Rodd Kelsey, Ph.D. Nature Conservancy Water Program, points out that some of these birds travel ten thousand miles a year.
“That takes a lot of fuel. And so, when they don’t have enough habitat, we expect they either don’t breed very well, or they don’t survive migration. And that’s what we’re trying to get a handle on,” Kelsey said.
Audubon California and the Nature Conservancy are two of several organizations working together to study the birds by putting GPS transmitters on a select sample.
“We’re going to be able to see their annual cycle and whether they’re having a hard time or not,” Kelsey said.
“The question is, when birds come down from their breeding grounds in the Arctic and Alaska and Russia, they come all the way down here and they’re on the west side of the valley and there’s no food, what do they do?” Luke Matthews, California Rice Commission Wildlife Programs Manager, said.
Matthews is helping manage a separate study with funding from the Department of Water Resources, tracking 160 birds of four different species of ducks and geese.
“We said, ‘we need to figure out what are the impacts of this major change?’ it’s something I’ve never seen in my thirty-plus year career,” Michael Casazza, USGS Research Wildlife Biologist, said.
Casazza is a partner in the study, looking at the real-time data provided by these lightweight solar-powered collars and what are known as backpack transmitters.
“It just sits on the bird’s back like a backpack. We have kind of an elastic harness,” Casazza said.
The data from the transmitters will show the scientists the impacts of the lack of food, water and habitat when these rice fields are dry.

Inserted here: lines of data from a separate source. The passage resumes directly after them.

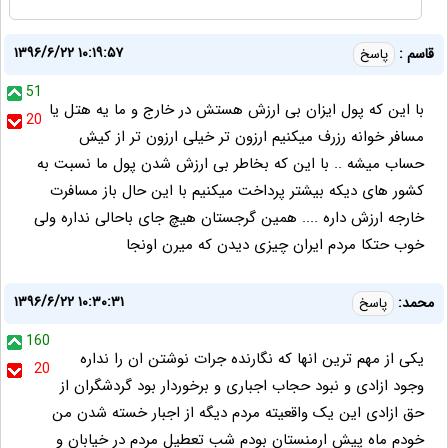
۱۳۹۶/۶/۲۲ ۱۰:۱۹:۵۷
قاسم :
پاسخ
51
با این که پول ایزان بی ارزش هستش در خارج و ما یه هتل یا
20
مسافر خوانه رزرف میکنیم ارزون تر خیلی ارزون تر از کیش
حساب میشه .. با این که بخاطر بی ارزش شدن پول ما نسبت به
کشور های دیکه بیشتر پرداخت میکنیم با این حال باز مسافرت
خارجه ارزش داره .... همین گرجستان هیچ جای باحالی نداره ولی
خوب حتکا مردم ایران چیزی دیدن که میرن اونجا
۱۳۹۶/۶/۲۲ ۱۰:۳۰:۳۱
محمد:
پاسخ
160
یکی از مهم ترین انها که نگارنده جرات نوشتن ان را نداره
20
وجود ازادی و نبود حجاب اجباری و برخوردار بود گردشگران از
حق ازادی این یک واقعیته مردم دیگه از اجبار خسته شدن من
خودم ماه پیش ارمنستان بودم شب تعطیل مردم در خیابان و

“We’re going to be getting this data for weeks and months and even years to come,” Matthews said.
Some waterfowl live to be ten, even twenty years old. The solar-powered transmitters are designed to last the full lifetime of each bird.
This study is just a few weeks old, but it’s already revealing.

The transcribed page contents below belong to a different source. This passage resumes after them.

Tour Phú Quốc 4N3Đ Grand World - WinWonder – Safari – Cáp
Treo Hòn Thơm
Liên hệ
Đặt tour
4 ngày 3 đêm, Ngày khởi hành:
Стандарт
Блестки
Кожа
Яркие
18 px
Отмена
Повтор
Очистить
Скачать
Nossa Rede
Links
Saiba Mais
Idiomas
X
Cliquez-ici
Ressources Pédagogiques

“The birds come to the west side where they normally thrive. They’re finding it dry and void of food. And then they just shift, and they go to the east side of the valley. Or some of them are going down into the Delta,” Matthews said.
The researchers hope the data will help policymakers understand the impacts of drought on bird populations and the role of rice fields as bird habitats.

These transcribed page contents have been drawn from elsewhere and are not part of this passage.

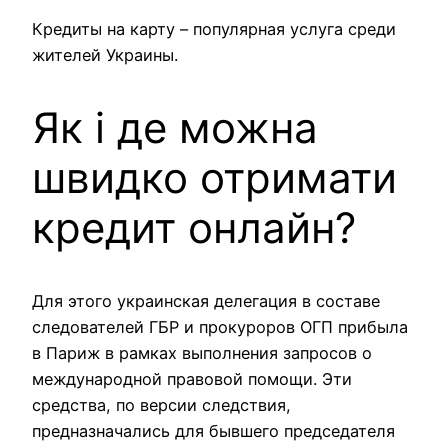
Кредиты на карту – популярная услуга среди
жителей Украины.
Як і де можна
швидко отримати
кредит онлайн?
Для этого украинская делегация в составе
следователей ГБР и прокуроров ОГП прибыла
в Париж в рамках выполнения запросов о
международной правовой помощи. Эти
средства, по версии следствия,
предназначались для бывшего председателя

It’s about having sound science to inform future preservation efforts and water allocations.
“And so, when you have the money to put toward good things on the landscape, you want to be able to focus on something you know is going to work,” Casazza said. “I think it would be criminal for us not to do it, right? Not to figure it out while we can.”
“People come from all over the world to see the spectacle of migration here,” Kelsey said. “Who wants to live in a world where all these birds disappear?”